LES MARCHANDS DE TOILE

Comme dans de nombreuses régions de montagne, les paysans pauvres ont depuis longtemps pratiqué l’émigration saisonnière afin de renforcer les revenus de la famille. Cette pratique consistait, pour les hommes, à partir durant les mois d’hiver où la main d’oeuvre était moins nécessaire pour travailler dans d’autres régions, laissant les femmes s’occuper de la ferme. Une “campagne” durait d’octobre à début mai.

A ce titre, les habitants d’Égliseneuve se sont spécialisés dans le commerce de la toile en pratiquant le colportage. Achetée auprès des filatures du nord, la toile était vendue au détail en chinant (technique du démarchage en porte à porte) afin de confectionner des vêtements et surtout les trousseaux des jeunes filles.

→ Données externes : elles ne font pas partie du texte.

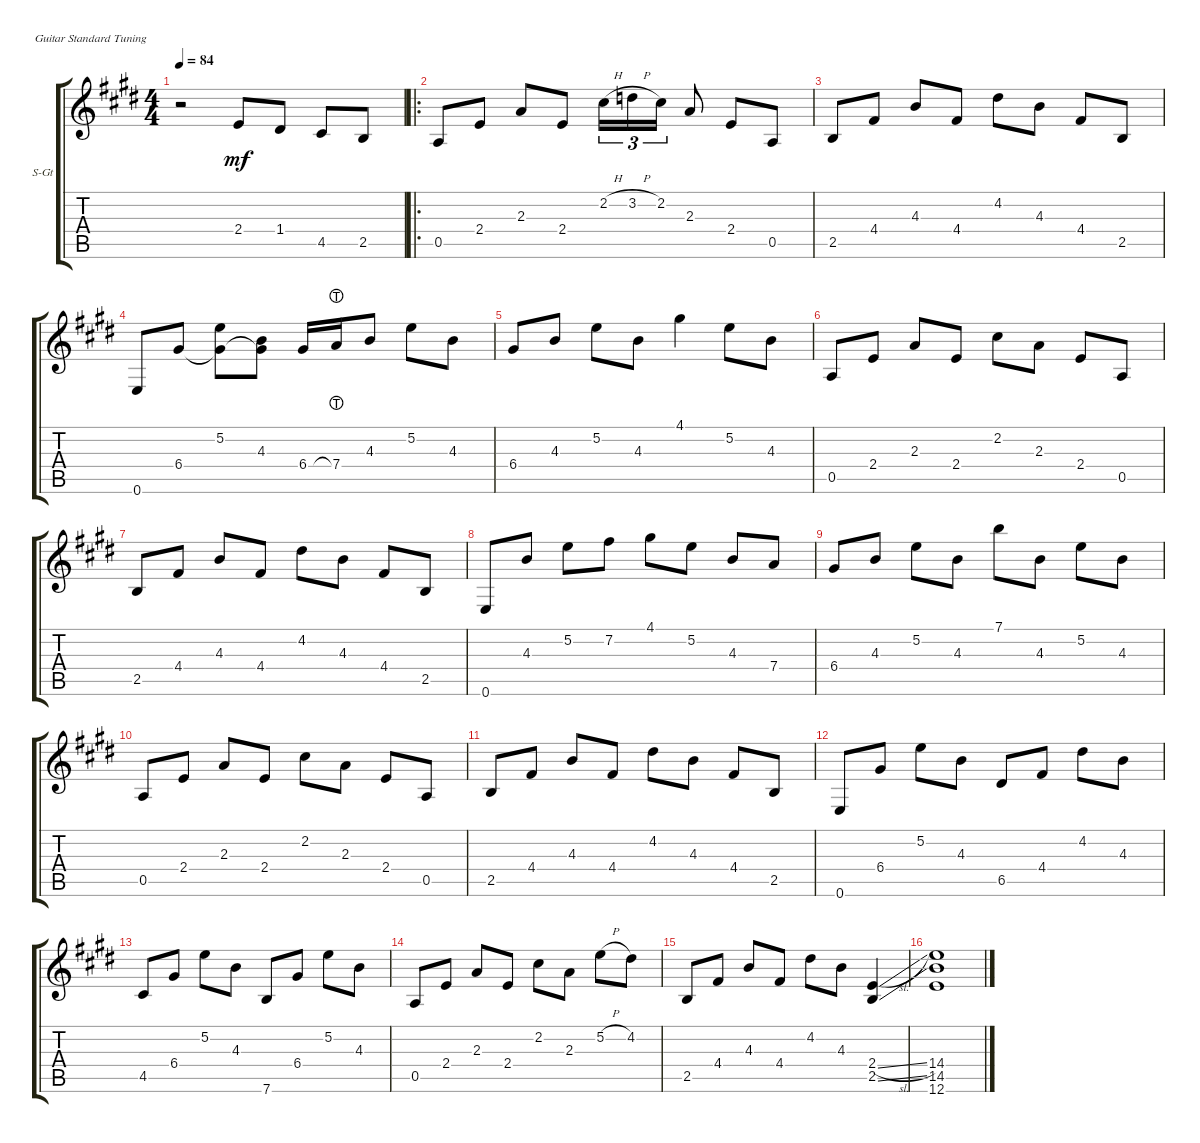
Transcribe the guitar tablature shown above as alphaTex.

\defaultSystemsLayout 4
\bracketExtendMode groupsimilarinstruments
\firstSystemTrackNameOrientation horizontal
\otherSystemsTrackNameOrientation horizontal
\track ("Steel Guitar" "S-Gt") {instrument acousticguitarsteel}
\staff {score tabs}
\tuning (E4 B3 G3 D3 A2 E2)
\ts (4 4)
\tempo 84
\clef g2
\ks e
r.2{dy mf instrument acousticguitarsteel} 2.4.8 1.4.8 4.5.8 2.5.8 |
\ro
0.5.8 2.4.8 2.3.8 2.4.8 2.2{h}.16{tu (3 2)} 3.2{h}.16{tu (3 2)} 2.2.16{tu (3 2)} 2.3.8 2.4.8 0.5.8 |
2.5.8 4.4.8 4.3.8 4.4.8 4.2.8 4.3.8 4.4.8 2.5.8 |
0.6.8 6.4.8 (5.2 6.4{t}).8 (4.3 6.4{t}).8 6.4.16 7.4{lht}.16 4.3.8 5.2.8 4.3.8 |
6.4.8 4.3.8 5.2.8 4.3.8 4.1.4 5.2.8 4.3.8 |
0.5.8 2.4.8 2.3.8 2.4.8 2.2.8 2.3.8 2.4.8 0.5.8 |
2.5.8 4.4.8 4.3.8 4.4.8 4.2.8 4.3.8 4.4.8 2.5.8 |
0.6.8 4.3.8 5.2.8 7.2.8 4.1.8 5.2.8 4.3.8 7.4.8 |
6.4.8 4.3.8 5.2.8 4.3.8 7.1.8 4.3.8 5.2.8 4.3.8 |
0.5.8 2.4.8 2.3.8 2.4.8 2.2.8 2.3.8 2.4.8 0.5.8 |
2.5.8 4.4.8 4.3.8 4.4.8 4.2.8 4.3.8 4.4.8 2.5.8 |
0.6.8 6.4.8 5.2.8 4.3.8 6.5.8 4.4.8 4.2.8 4.3.8 |
4.5.8 6.4.8 5.2.8 4.3.8 7.6.8 6.4.8 5.2.8 4.3.8 |
0.5.8 2.4.8 2.3.8 2.4.8 2.2.8 2.3.8 5.2{h}.8 4.2.8 |
2.5.8 4.4.8 4.3.8 4.4.8 4.2.8 4.3.8 (2.4{sl} 2.5{ss}).4 |
(14.5 14.4 12.6).1
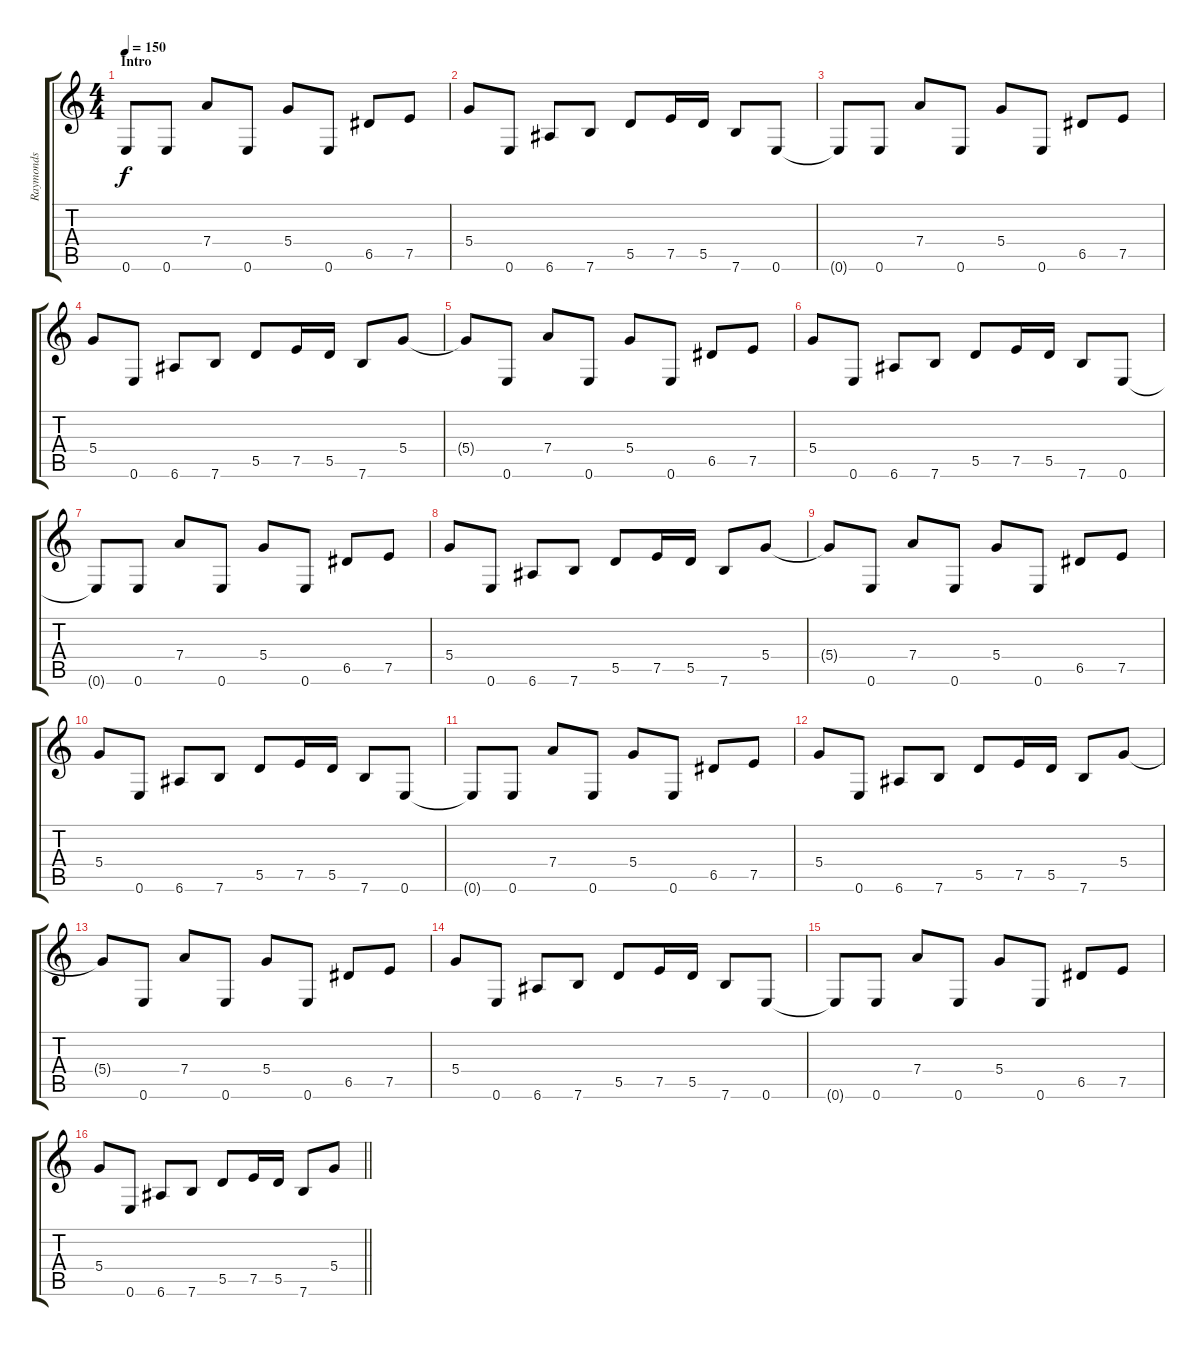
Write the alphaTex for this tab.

\track ("Raymonds" "Raymonds") {instrument distortionguitar}
\staff {score tabs}
\tuning (E4 B3 G3 D3 A2 E2) {hide}
\ts (4 4)
\section ("" "Intro")
\tempo 150
\clef g2
\ks c
0.6.8{dy f instrument distortionguitar} 0.6.8 7.4.8 0.6.8 5.4.8 0.6.8 6.5.8 7.5.8 |
5.4.8 0.6.8 6.6.8 7.6.8 5.5.8 7.5.16 5.5.16 7.6.8 0.6.8 |
0.6{t}.8 0.6.8 7.4.8 0.6.8 5.4.8 0.6.8 6.5.8 7.5.8 |
5.4.8 0.6.8 6.6.8 7.6.8 5.5.8 7.5.16 5.5.16 7.6.8 5.4.8 |
5.4{t}.8 0.6.8 7.4.8 0.6.8 5.4.8 0.6.8 6.5.8 7.5.8 |
5.4.8 0.6.8 6.6.8 7.6.8 5.5.8 7.5.16 5.5.16 7.6.8 0.6.8 |
0.6{t}.8 0.6.8 7.4.8 0.6.8 5.4.8 0.6.8 6.5.8 7.5.8 |
5.4.8 0.6.8 6.6.8 7.6.8 5.5.8 7.5.16 5.5.16 7.6.8 5.4.8 |
5.4{t}.8 0.6.8 7.4.8 0.6.8 5.4.8 0.6.8 6.5.8 7.5.8 |
5.4.8 0.6.8 6.6.8 7.6.8 5.5.8 7.5.16 5.5.16 7.6.8 0.6.8 |
0.6{t}.8 0.6.8 7.4.8 0.6.8 5.4.8 0.6.8 6.5.8 7.5.8 |
5.4.8 0.6.8 6.6.8 7.6.8 5.5.8 7.5.16 5.5.16 7.6.8 5.4.8 |
5.4{t}.8 0.6.8 7.4.8 0.6.8 5.4.8 0.6.8 6.5.8 7.5.8 |
5.4.8 0.6.8 6.6.8 7.6.8 5.5.8 7.5.16 5.5.16 7.6.8 0.6.8 |
0.6{t}.8 0.6.8 7.4.8 0.6.8 5.4.8 0.6.8 6.5.8 7.5.8 |
\barLineRight lightlight
5.4.8 0.6.8 6.6.8 7.6.8 5.5.8 7.5.16 5.5.16 7.6.8 5.4.8
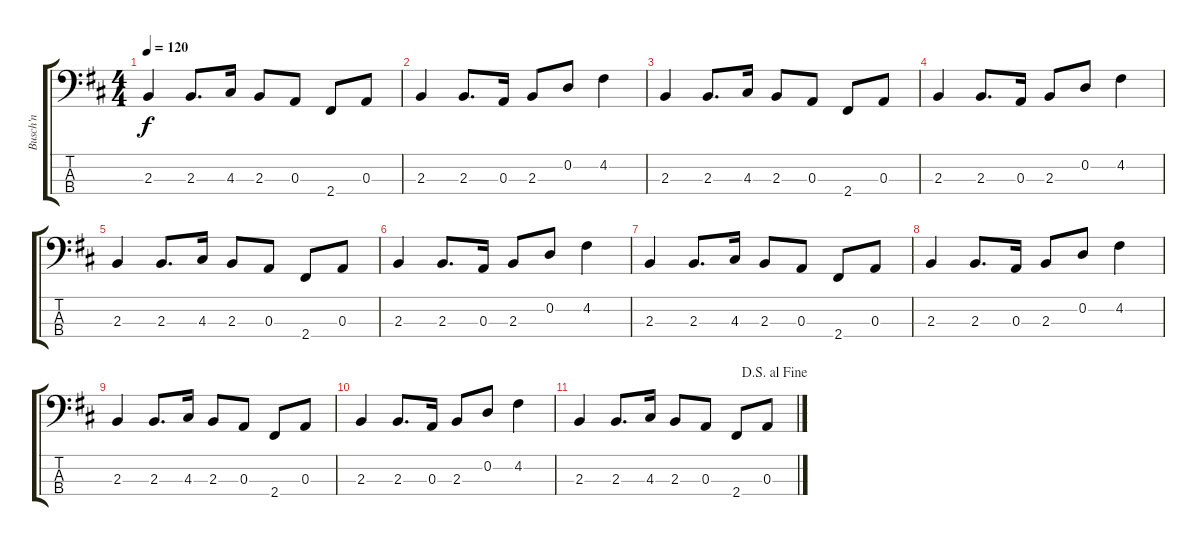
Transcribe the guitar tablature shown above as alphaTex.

\track ("Busch'n" "Busch'n") {instrument electricbasspick}
\staff {score tabs}
\tuning (G2 D2 A1 E1) {hide}
\ts (4 4)
\tempo 120
\clef f4
\ks d
2.3.4{dy f} 2.3.8{d} 4.3.16 2.3.8 0.3.8 2.4.8 0.3.8 |
2.3.4 2.3.8{d} 0.3.16 2.3.8 0.2.8 4.2.4 |
2.3.4 2.3.8{d} 4.3.16 2.3.8 0.3.8 2.4.8 0.3.8 |
2.3.4 2.3.8{d} 0.3.16 2.3.8 0.2.8 4.2.4 |
2.3.4 2.3.8{d} 4.3.16 2.3.8 0.3.8 2.4.8 0.3.8 |
2.3.4 2.3.8{d} 0.3.16 2.3.8 0.2.8 4.2.4 |
2.3.4 2.3.8{d} 4.3.16 2.3.8 0.3.8 2.4.8 0.3.8 |
2.3.4 2.3.8{d} 0.3.16 2.3.8 0.2.8 4.2.4 |
2.3.4 2.3.8{d} 4.3.16 2.3.8 0.3.8 2.4.8 0.3.8 |
2.3.4 2.3.8{d} 0.3.16 2.3.8 0.2.8 4.2.4 |
\jump dalsegnoalfine
2.3.4 2.3.8{d} 4.3.16 2.3.8 0.3.8 2.4.8 0.3.8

A partir du milieu du XIX siècle, le développement des transports, notamment le chemin de fer, a permis à ce type d’activité de se développer et le nombre de marchands de toile a commencé à augmenter. En pratiquant une entraide et une solidarité très vive, ainsi que l’utilisation très répandue du crédit auprès de leurs clients ils purent tirer des revenus honorables de leur commerce.

Avec la colonisation de l’Algérie et la réussite de quelques pionniers Egliseneuvois dans cette aventure, ce mode de commerce s’est considérablement développé jusqu’à être pratiqué, essentiellement en Algérie, par une cinquantaine de familles de marchands de toile entre les deux guerres. Après les années soixante cette activité a décliné rapidement, pour n’être presque plus représentée aujourd’hui.

L’association LA MÉMOIRE DES MARCHANDS DE TOILE créée en 2015 se charge de collecter documents et témoignages concernant cette activité qui a façonné le visage de notre territoire depuis presque deux siècles. Elle organise des expositions et des évènements autour des villages concernés.